__EXERCISE AIM__
Set down every record below exactly as written.

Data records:
[Start of section]

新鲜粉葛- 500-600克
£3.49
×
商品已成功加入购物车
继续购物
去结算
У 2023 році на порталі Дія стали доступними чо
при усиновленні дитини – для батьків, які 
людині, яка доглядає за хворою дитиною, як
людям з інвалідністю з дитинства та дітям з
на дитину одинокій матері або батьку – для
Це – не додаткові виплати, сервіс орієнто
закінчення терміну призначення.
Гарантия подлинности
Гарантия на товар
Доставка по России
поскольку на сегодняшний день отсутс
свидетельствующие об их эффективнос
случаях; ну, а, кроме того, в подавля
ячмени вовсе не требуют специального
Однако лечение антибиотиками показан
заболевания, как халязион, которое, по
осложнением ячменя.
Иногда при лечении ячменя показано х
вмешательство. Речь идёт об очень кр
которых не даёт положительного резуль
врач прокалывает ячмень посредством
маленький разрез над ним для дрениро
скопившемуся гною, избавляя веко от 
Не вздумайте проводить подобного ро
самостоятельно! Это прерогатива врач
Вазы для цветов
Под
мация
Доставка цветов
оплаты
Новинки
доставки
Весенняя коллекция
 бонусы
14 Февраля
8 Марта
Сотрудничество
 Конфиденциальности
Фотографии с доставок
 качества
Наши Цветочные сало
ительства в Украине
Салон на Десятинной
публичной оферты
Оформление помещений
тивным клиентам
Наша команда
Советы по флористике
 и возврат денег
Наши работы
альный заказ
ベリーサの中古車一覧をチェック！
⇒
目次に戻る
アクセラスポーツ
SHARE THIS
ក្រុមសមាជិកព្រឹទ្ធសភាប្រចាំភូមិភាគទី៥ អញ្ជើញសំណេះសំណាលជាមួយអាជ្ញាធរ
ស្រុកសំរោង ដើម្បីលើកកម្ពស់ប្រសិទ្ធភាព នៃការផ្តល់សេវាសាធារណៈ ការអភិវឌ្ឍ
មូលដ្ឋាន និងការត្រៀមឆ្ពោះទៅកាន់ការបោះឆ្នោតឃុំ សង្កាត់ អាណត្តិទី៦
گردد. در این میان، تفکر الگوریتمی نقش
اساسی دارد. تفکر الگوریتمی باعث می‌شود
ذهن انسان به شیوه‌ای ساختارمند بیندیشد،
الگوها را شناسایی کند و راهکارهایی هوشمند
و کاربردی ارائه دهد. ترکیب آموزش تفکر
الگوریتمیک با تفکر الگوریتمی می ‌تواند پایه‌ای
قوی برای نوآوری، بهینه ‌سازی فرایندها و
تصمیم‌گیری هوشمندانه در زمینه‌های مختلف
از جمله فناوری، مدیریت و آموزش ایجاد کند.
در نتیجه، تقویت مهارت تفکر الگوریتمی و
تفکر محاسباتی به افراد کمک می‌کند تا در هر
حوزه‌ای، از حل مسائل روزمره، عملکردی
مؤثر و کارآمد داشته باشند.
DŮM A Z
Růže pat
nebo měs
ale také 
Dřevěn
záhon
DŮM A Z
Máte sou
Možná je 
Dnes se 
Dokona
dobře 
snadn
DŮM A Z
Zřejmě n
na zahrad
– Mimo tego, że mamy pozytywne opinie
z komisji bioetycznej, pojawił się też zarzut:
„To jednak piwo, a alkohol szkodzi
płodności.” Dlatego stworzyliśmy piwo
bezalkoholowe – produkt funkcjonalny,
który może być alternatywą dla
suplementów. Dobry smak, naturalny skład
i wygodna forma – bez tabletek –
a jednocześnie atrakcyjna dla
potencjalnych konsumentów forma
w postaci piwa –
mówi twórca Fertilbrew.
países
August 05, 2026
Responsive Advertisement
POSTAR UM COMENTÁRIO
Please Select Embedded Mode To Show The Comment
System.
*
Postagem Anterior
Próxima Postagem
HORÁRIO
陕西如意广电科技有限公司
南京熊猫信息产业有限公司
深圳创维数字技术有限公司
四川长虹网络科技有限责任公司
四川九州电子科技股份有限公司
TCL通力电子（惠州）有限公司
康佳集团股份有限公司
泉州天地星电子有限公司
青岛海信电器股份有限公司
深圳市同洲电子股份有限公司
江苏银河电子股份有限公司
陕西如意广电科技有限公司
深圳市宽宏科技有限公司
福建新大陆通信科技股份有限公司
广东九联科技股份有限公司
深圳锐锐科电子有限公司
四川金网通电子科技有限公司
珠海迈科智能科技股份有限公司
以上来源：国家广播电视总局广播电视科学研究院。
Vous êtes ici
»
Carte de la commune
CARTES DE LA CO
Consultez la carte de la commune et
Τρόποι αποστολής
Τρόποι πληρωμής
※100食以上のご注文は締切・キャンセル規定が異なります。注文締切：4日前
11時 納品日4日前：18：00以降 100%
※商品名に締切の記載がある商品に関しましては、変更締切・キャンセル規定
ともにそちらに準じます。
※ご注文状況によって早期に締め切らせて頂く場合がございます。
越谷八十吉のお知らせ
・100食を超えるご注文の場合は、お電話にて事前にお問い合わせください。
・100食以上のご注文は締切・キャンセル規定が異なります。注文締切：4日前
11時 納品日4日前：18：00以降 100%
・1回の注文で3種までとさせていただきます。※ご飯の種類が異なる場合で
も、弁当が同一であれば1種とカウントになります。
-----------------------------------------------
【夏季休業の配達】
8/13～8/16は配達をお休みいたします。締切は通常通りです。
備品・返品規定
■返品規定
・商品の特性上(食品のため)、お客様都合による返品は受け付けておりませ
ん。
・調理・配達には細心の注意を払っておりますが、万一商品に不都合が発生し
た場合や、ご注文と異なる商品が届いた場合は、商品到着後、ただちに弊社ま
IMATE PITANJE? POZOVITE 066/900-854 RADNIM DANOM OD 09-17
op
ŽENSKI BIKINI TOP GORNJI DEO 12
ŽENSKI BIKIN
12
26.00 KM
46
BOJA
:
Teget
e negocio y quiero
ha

[End of section]

__FINISHED TASK__
新鲜粉葛- 500-600克
£3.49
×
商品已成功加入购物车
继续购物
去结算
У 2023 році на порталі Дія стали доступними чо
при усиновленні дитини – для батьків, які 
людині, яка доглядає за хворою дитиною, як
людям з інвалідністю з дитинства та дітям з
на дитину одинокій матері або батьку – для
Це – не додаткові виплати, сервіс орієнто
закінчення терміну призначення.
Гарантия подлинности
Гарантия на товар
Доставка по России
поскольку на сегодняшний день отсутс
свидетельствующие об их эффективнос
случаях; ну, а, кроме того, в подавля
ячмени вовсе не требуют специального
Однако лечение антибиотиками показан
заболевания, как халязион, которое, по
осложнением ячменя.
Иногда при лечении ячменя показано х
вмешательство. Речь идёт об очень кр
которых не даёт положительного резуль
врач прокалывает ячмень посредством
маленький разрез над ним для дрениро
скопившемуся гною, избавляя веко от 
Не вздумайте проводить подобного ро
самостоятельно! Это прерогатива врач
Вазы для цветов
Под
мация
Доставка цветов
оплаты
Новинки
доставки
Весенняя коллекция
 бонусы
14 Февраля
8 Марта
Сотрудничество
 Конфиденциальности
Фотографии с доставок
 качества
Наши Цветочные сало
ительства в Украине
Салон на Десятинной
публичной оферты
Оформление помещений
тивным клиентам
Наша команда
Советы по флористике
 и возврат денег
Наши работы
альный заказ
ベリーサの中古車一覧をチェック！
⇒
目次に戻る
アクセラスポーツ
SHARE THIS
ក្រុមសមាជិកព្រឹទ្ធសភាប្រចាំភូមិភាគទី៥ អញ្ជើញសំណេះសំណាលជាមួយអាជ្ញាធរ
ស្រុកសំរោង ដើម្បីលើកកម្ពស់ប្រសិទ្ធភាព នៃការផ្តល់សេវាសាធារណៈ ការអភិវឌ្ឍ
មូលដ្ឋាន និងការត្រៀមឆ្ពោះទៅកាន់ការបោះឆ្នោតឃុំ សង្កាត់ អាណត្តិទី៦
گردد. در این میان، تفکر الگوریتمی نقش
اساسی دارد. تفکر الگوریتمی باعث می‌شود
ذهن انسان به شیوه‌ای ساختارمند بیندیشد،
الگوها را شناسایی کند و راهکارهایی هوشمند
و کاربردی ارائه دهد. ترکیب آموزش تفکر
الگوریتمیک با تفکر الگوریتمی می ‌تواند پایه‌ای
قوی برای نوآوری، بهینه ‌سازی فرایندها و
تصمیم‌گیری هوشمندانه در زمینه‌های مختلف
از جمله فناوری، مدیریت و آموزش ایجاد کند.
در نتیجه، تقویت مهارت تفکر الگوریتمی و
تفکر محاسباتی به افراد کمک می‌کند تا در هر
حوزه‌ای، از حل مسائل روزمره، عملکردی
مؤثر و کارآمد داشته باشند.
DŮM A Z
Růže pat
nebo měs
ale také 
Dřevěn
záhon
DŮM A Z
Máte sou
Možná je 
Dnes se 
Dokona
dobře 
snadn
DŮM A Z
Zřejmě n
na zahrad
– Mimo tego, że mamy pozytywne opinie
z komisji bioetycznej, pojawił się też zarzut:
„To jednak piwo, a alkohol szkodzi
płodności.” Dlatego stworzyliśmy piwo
bezalkoholowe – produkt funkcjonalny,
który może być alternatywą dla
suplementów. Dobry smak, naturalny skład
i wygodna forma – bez tabletek –
a jednocześnie atrakcyjna dla
potencjalnych konsumentów forma
w postaci piwa –
mówi twórca Fertilbrew.
países
August 05, 2026
Responsive Advertisement
POSTAR UM COMENTÁRIO
Please Select Embedded Mode To Show The Comment
System.
*
Postagem Anterior
Próxima Postagem
HORÁRIO
陕西如意广电科技有限公司
南京熊猫信息产业有限公司
深圳创维数字技术有限公司
四川长虹网络科技有限责任公司
四川九州电子科技股份有限公司
TCL通力电子（惠州）有限公司
康佳集团股份有限公司
泉州天地星电子有限公司
青岛海信电器股份有限公司
深圳市同洲电子股份有限公司
江苏银河电子股份有限公司
陕西如意广电科技有限公司
深圳市宽宏科技有限公司
福建新大陆通信科技股份有限公司
广东九联科技股份有限公司
深圳锐锐科电子有限公司
四川金网通电子科技有限公司
珠海迈科智能科技股份有限公司
以上来源：国家广播电视总局广播电视科学研究院。
Vous êtes ici
»
Carte de la commune
CARTES DE LA CO
Consultez la carte de la commune et
Τρόποι αποστολής
Τρόποι πληρωμής
※100食以上のご注文は締切・キャンセル規定が異なります。注文締切：4日前
11時 納品日4日前：18：00以降 100%
※商品名に締切の記載がある商品に関しましては、変更締切・キャンセル規定
ともにそちらに準じます。
※ご注文状況によって早期に締め切らせて頂く場合がございます。
越谷八十吉のお知らせ
・100食を超えるご注文の場合は、お電話にて事前にお問い合わせください。
・100食以上のご注文は締切・キャンセル規定が異なります。注文締切：4日前
11時 納品日4日前：18：00以降 100%
・1回の注文で3種までとさせていただきます。※ご飯の種類が異なる場合で
も、弁当が同一であれば1種とカウントになります。
-----------------------------------------------
【夏季休業の配達】
8/13～8/16は配達をお休みいたします。締切は通常通りです。
備品・返品規定
■返品規定
・商品の特性上(食品のため)、お客様都合による返品は受け付けておりませ
ん。
・調理・配達には細心の注意を払っておりますが、万一商品に不都合が発生し
た場合や、ご注文と異なる商品が届いた場合は、商品到着後、ただちに弊社ま
IMATE PITANJE? POZOVITE 066/900-854 RADNIM DANOM OD 09-17
op
ŽENSKI BIKINI TOP GORNJI DEO 12
ŽENSKI BIKIN
12
26.00 KM
46
BOJA
:
Teget
e negocio y quiero
ha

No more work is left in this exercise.